De belles personnes et musiciens se sont plongés dans l’aventure : les guitaristes Adam Levy (Norah Jones) et Mark Goldenberg (Brian Wilson), le bassiste David Piltch, le claviériste Patrick Warren (Tom Waits, Lana Del Rey), le guitariste de pedal steel Eric Heywood (Over the Rhine) et le batteur Jay Bellerose (Willie Nelson, Robert Plant et Alison Krauss).

Et pour vous faire comprendre la nature profonde d’une chanson de Country Music c’est souvent une histoire de cœur et lorsqu’elle se termine on a, peu importe notre force de caractère, le cœur brisé et elle dit « Évidemment, une métaphore n'est pas étrangère à une chanson de Country. C'est ce que nous avons toujours fait de mieux. J'ai écrit ces chansons dont une au milieu de la nuit, peut-être que c'était deux heures du matin. C'était une vraie chanson écrite sur un réel l’amour qui a été perdu. J'avais eu une longue relation de 12 ans qui s'est effondrée de la manière la plus désastreuse. Lorsque vous aimez quelqu'un pendant 12 ans et que cette relation disparaît, vous sentez qu’il vous manque un membre. Ce disque c’est beaucoup moi en essayant de sortir de l’impasse. "

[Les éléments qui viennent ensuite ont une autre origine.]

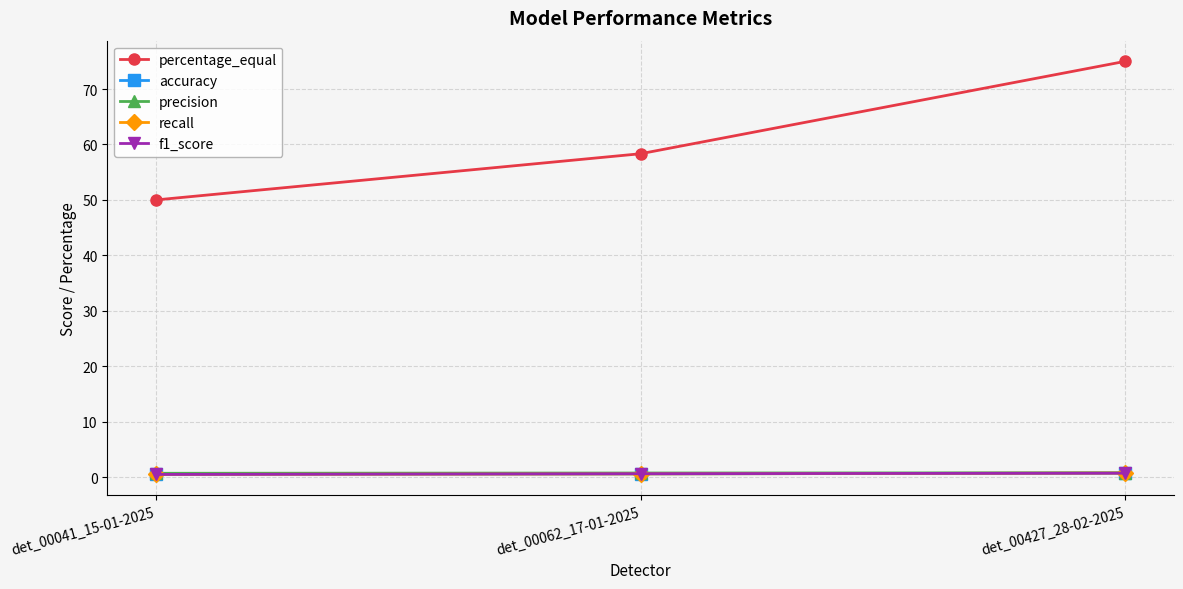

The value of precision at det_00427_28-02-2025 is 1.1. True or false?

False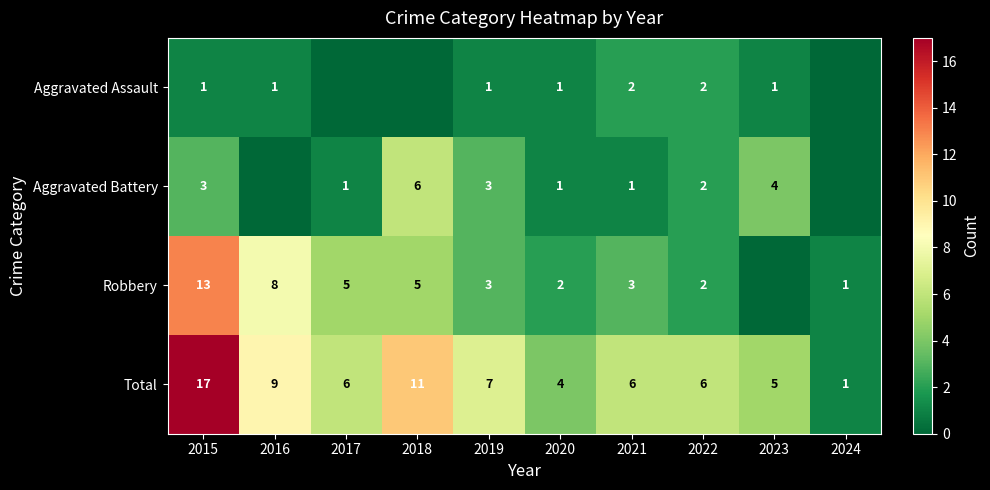

What is the greatest value displayed?

17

"Where Will You Be"(2) ; "Pain" (7) et "Next to Me" (11) sont trois des plus beaux exemples de chansons que peuvent produire des artistes qui exorcisent leurs douleurs, leurs maux, leurs souffrances en nous délivrant des émotions profondes, sombres, mais d’une telle beauté avec des mots simples, des mélodies soignées et prenantes.

Je ne saurais que trop vous conseiller l’écoute de « I’m The Rain » (13 titres – sortie le 9 septembre 2016). Et redécouvrez une certaine Chely Wright.